Autant de points d’interrogations à éclaircir au lieu de ce tour de passe-passe qu’on est en train de faire gober à l’opinion publique. Car, après les paroles d’Ayachi Hammami, les lieutenants du chef du gouvernement ont l’air de dire qu’il faut « arrêter la cabale contre l’homme à la plus forte personnalité dans le pays ». Sous d’autres cieux plus démocratiques, Elyès Fakhfakh aurait eu de vrais comptes à rendre et aurait connu un autre sort…
L’autre Monsieur Propre de ce gouvernement est le super ministre d’Etat charge de la Fonction publique, de la gouvernance et de lutte contre la corruption, n’a traité jusqu’à présent aucune affaire de corruption.
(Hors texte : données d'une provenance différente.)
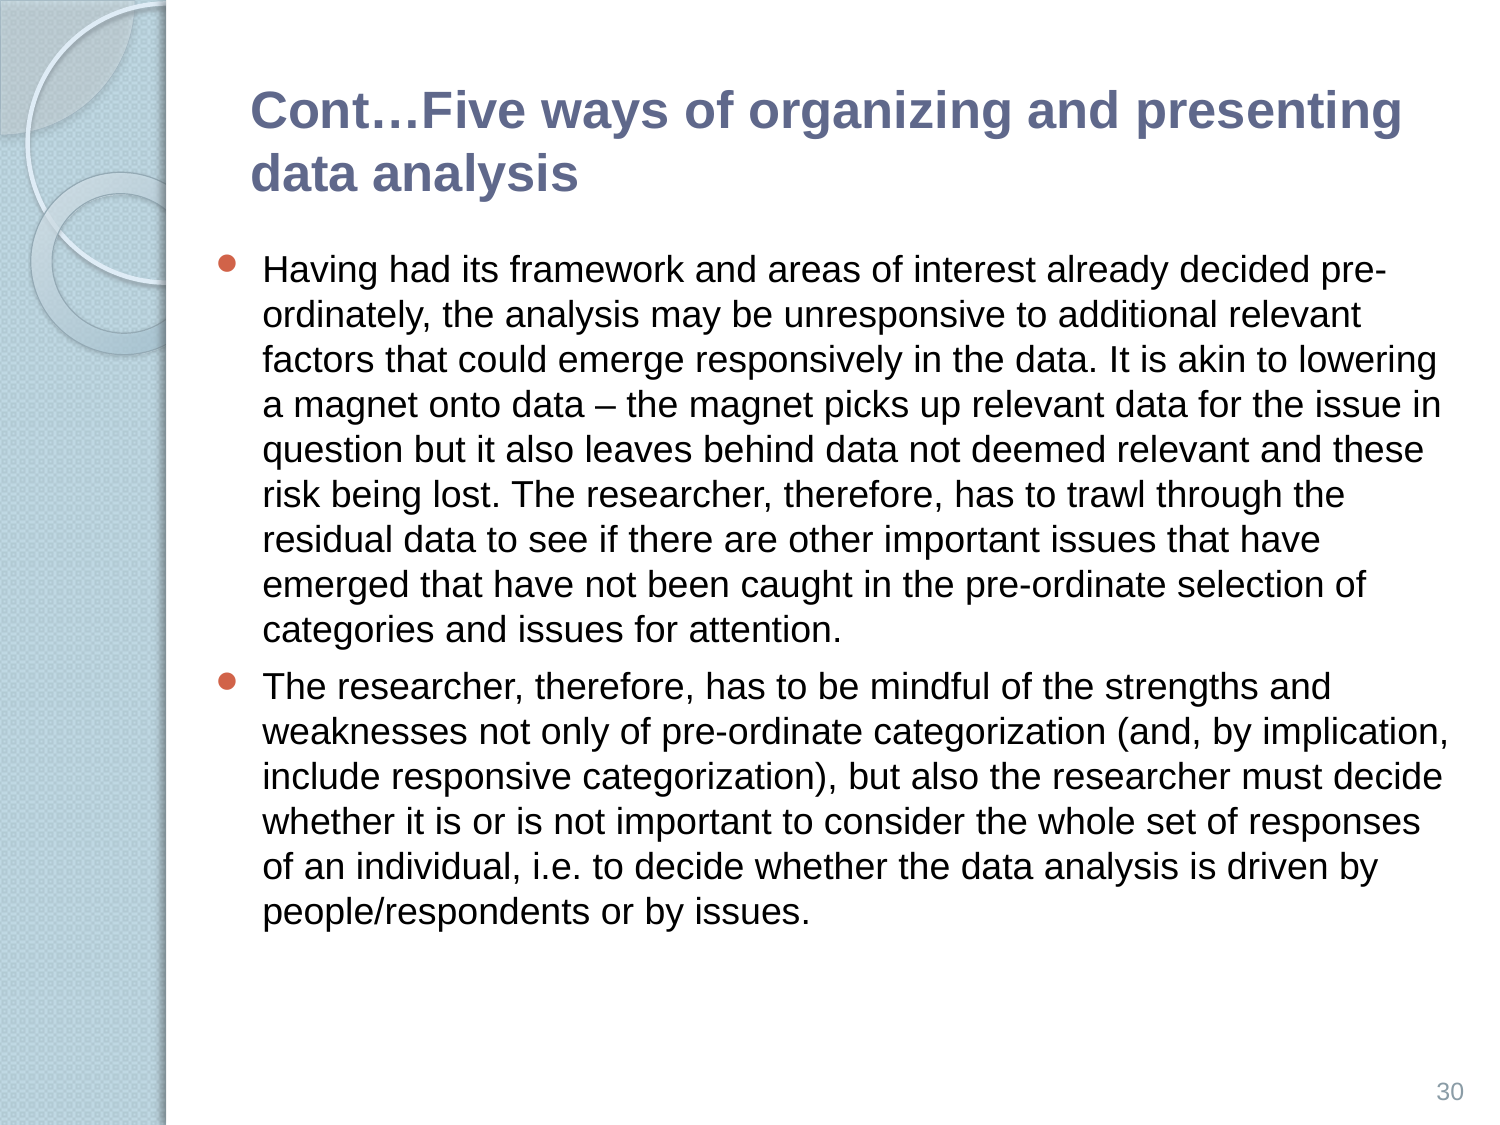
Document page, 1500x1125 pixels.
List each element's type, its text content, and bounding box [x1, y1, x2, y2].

title Cont…Five ways of organizing and presenting data analysis [235, 45, 1466, 233]
list Having had its framework and areas of interest already decided pre-ordinately, the analysis may be unresponsive to additional relevant factors that could emerge responsively in the data. It is akin to lowering a magnet onto data – the magnet picks up relevant data for the issue in question but it also leaves behind data not deemed relevant and these risk being lost. The researcher, therefore, has to trawl through the residual data to see if there are other important issues that have emerged that have not been caught in the pre-ordinate selection of categories and issues for attention. The researcher, therefore, has to be mindful of the strengths and weaknesses not only of pre-ordinate categorization (and, by implication, include responsive categorization), but also the researcher must decide whether it is or is not important to consider the whole set of responses of an individual, i.e. to decide whether the data analysis is driven by people/respondents or by issues. [187, 237, 1466, 1088]
slide_number 30 [1413, 1034, 1488, 1113]
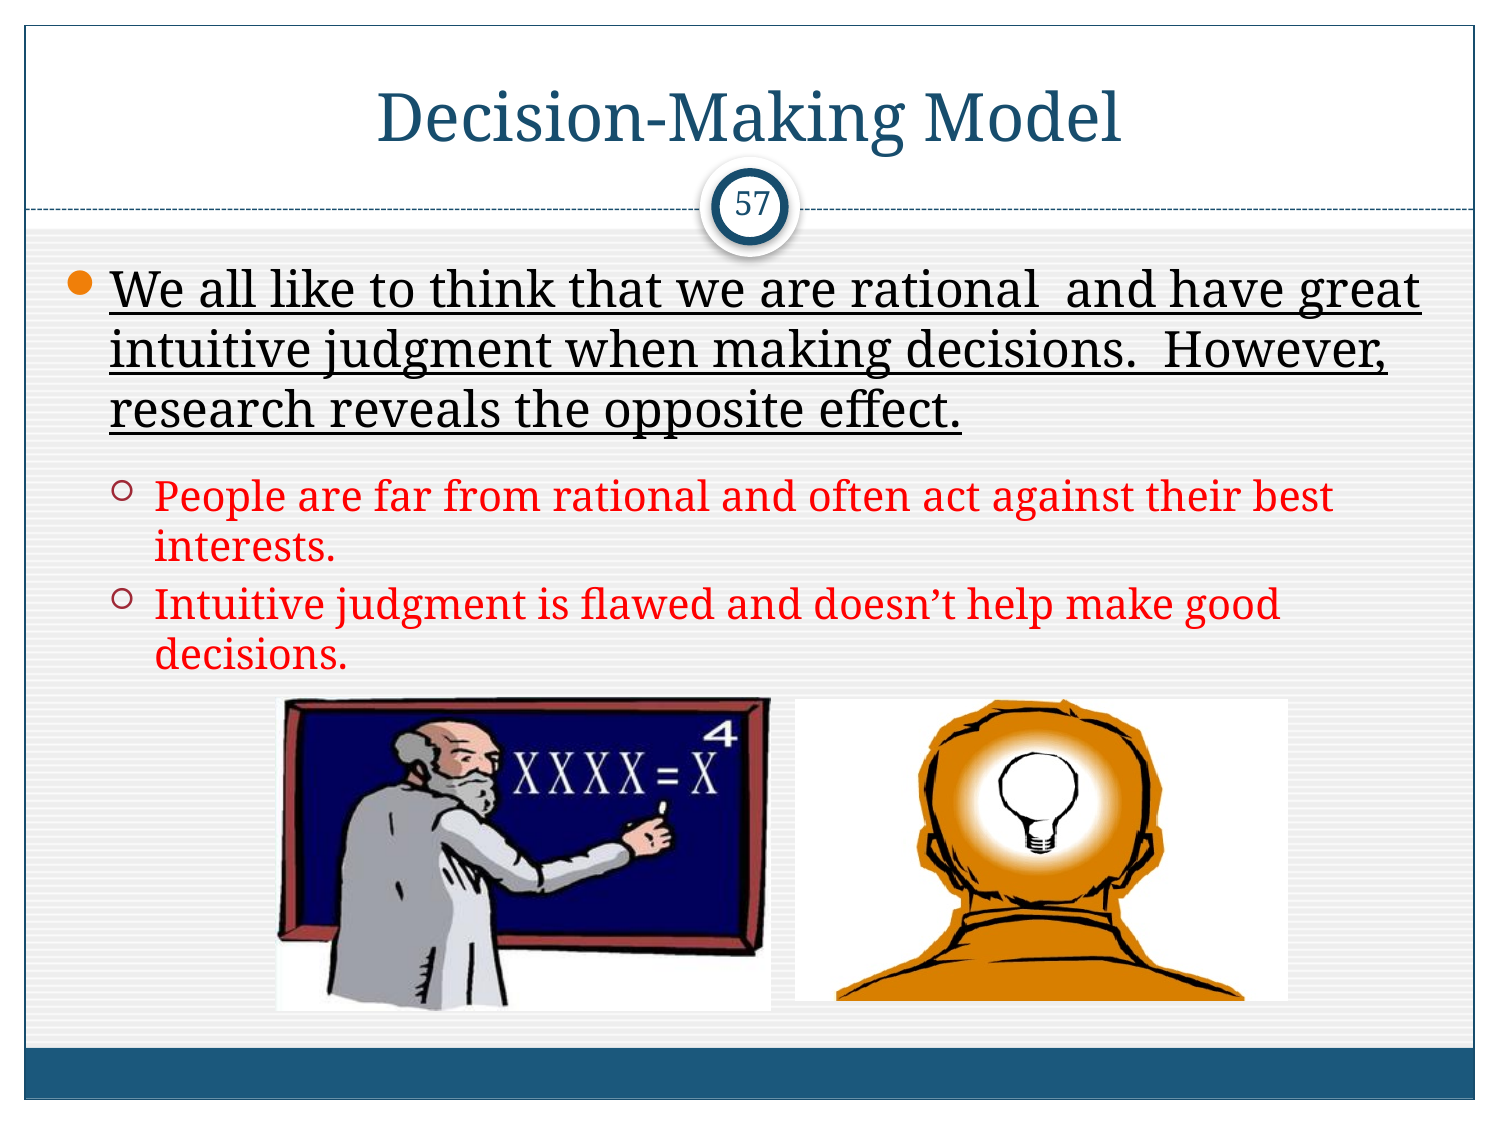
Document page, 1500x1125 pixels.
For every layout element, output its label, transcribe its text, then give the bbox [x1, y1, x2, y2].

picture [795, 699, 1288, 1001]
title Decision-Making Model [49, 37, 1450, 162]
list We all like to think that we are rational and have great intuitive judgment when making decisions. However, research reveals the opposite effect. People are far from rational and often act against their best interests. Intuitive judgment is flawed and doesn’t help make good decisions. [49, 250, 1445, 1001]
picture [274, 697, 771, 1011]
slide_number 57 [715, 168, 791, 241]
L’affaire de la voiture bousillée, probablement, par la fille d’un autre super ministre d’Etat, Anouar Maârouf, se trouve devant la justice et Mohamed Abbou s’en lave les mains.
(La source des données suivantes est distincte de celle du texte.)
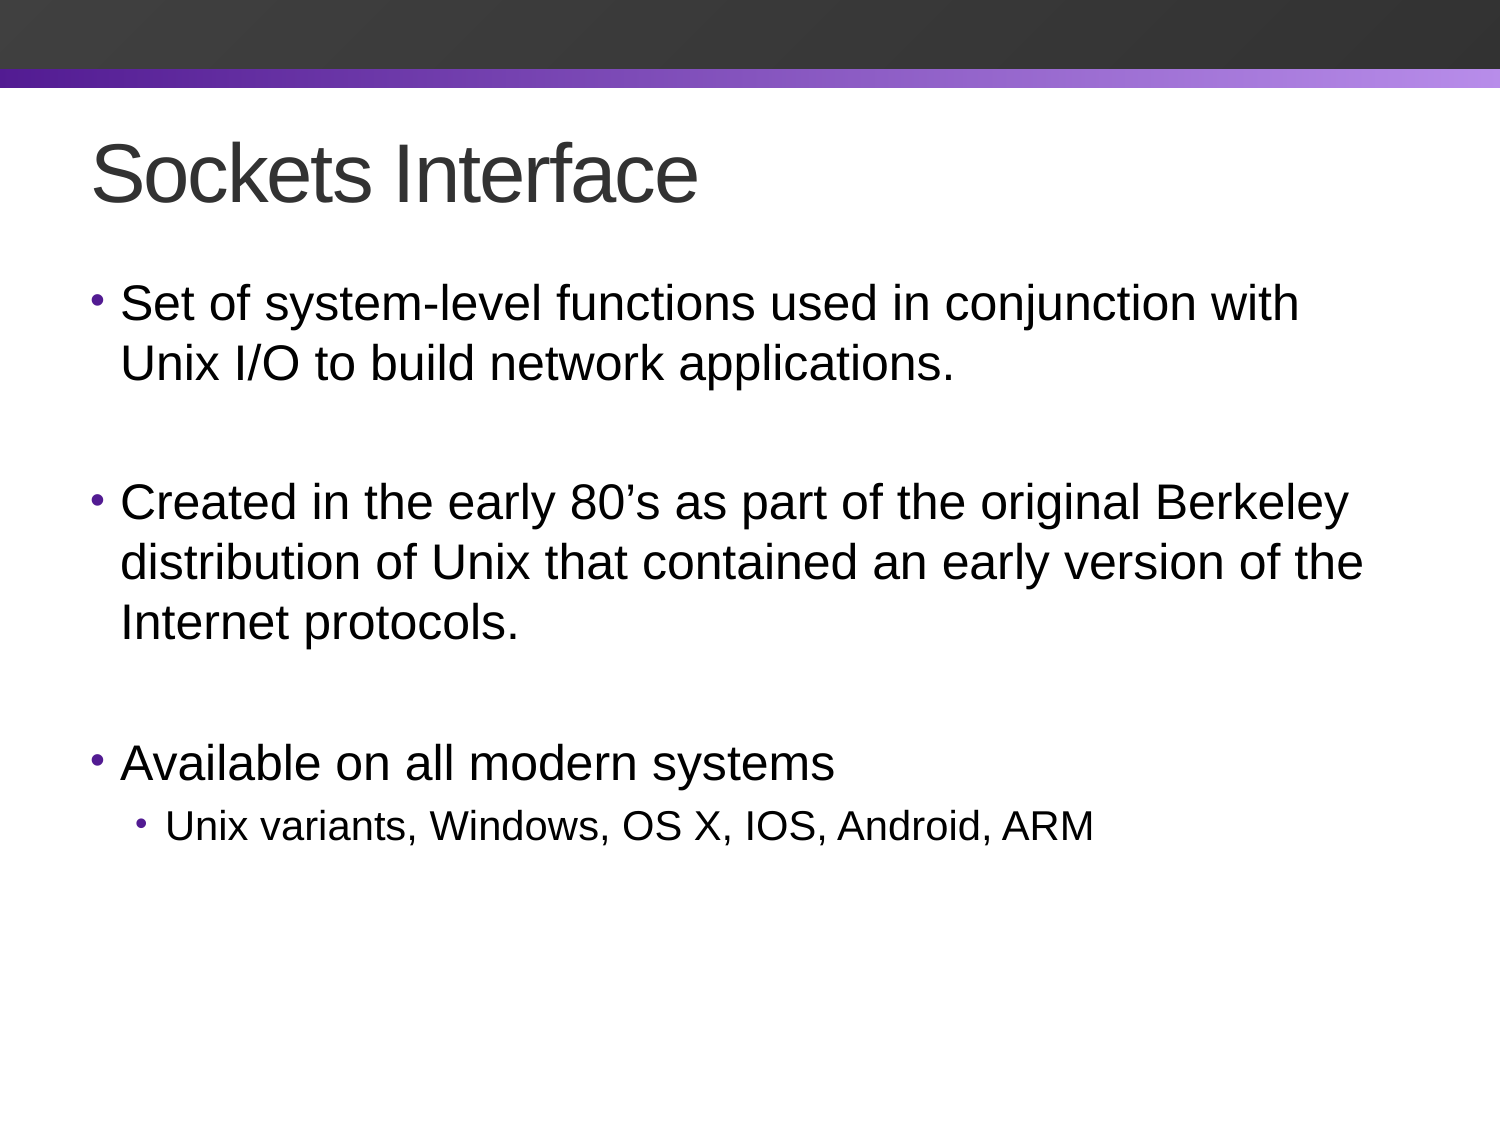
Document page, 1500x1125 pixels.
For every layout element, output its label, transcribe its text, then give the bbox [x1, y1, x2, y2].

title Sockets Interface [75, 87, 1425, 250]
list Set of system-level functions used in conjunction with Unix I/O to build network applications. Created in the early 80’s as part of the original Berkeley distribution of Unix that contained an early version of the Internet protocols. Available on all modern systems Unix variants, Windows, OS X, IOS, Android, ARM [75, 262, 1425, 1063]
L’affaire des masques impliquant un député et le ministre de l’Industrie, RAS selon M. Abbou, Le voyage de Mongi Marzouk pour passer les vacances de l’Aïd chez sa famille à Paris, RAS puisqu’il avait été « autorisé » par le chef du gouvernement.
L’affaire des 21 douaniers mis à la retraite d’office par un simple trait de stylo du ministre des Finances qui aurait « obéi », ainsi, aux ordres de M. Abbou, sachant que par un simple décret gouvernemental, l’âge de départ à la retraite des hauts officiers et cadres de la douane sera ramené à 57.
Motif non avoué, « limogeage déguisé de centaines de douaniers dont on veut se débarrasser mais pour « prétendus et présumés soupçons de corruption mais sans qu’on puisse déceler la moindre preuve… ». Et logiquement, on va sacrifier de bons éléments qui n’ont rien à se reprocher.
Deux hics à relever dans cette procédure : D’abord, il s’agirait d’une sanction collective qui est contraire à toute approche équitable. Ensuite, on se demande si le gouvernement Fakhfakh est-il habilité à gouverner encore par simples décrets.
En tout état de cause, un gouvernement dirigé par un Elyès Fakhfakh, sur qui pèsent de sérieuses suspicions en tant qu’auteur de conflit d’intérêts portant sur de des dizaines de millions de dinars, peut-il avoir l’autorité morale et légale nécessaires pour faire débarrasser le pays des affaires de corruption ? En effet, moralement, M. Fakhfakh qui a, en quelque sorte, trompé l’Etat et tous les Tunisiens, est-il bien placé pour juger qui est corrompu et qui, il ne l’est pas ?!
Toutes ces questions pourraient lui être posées lors de son passage programmé pour le 25 juin courant devant l’ARP.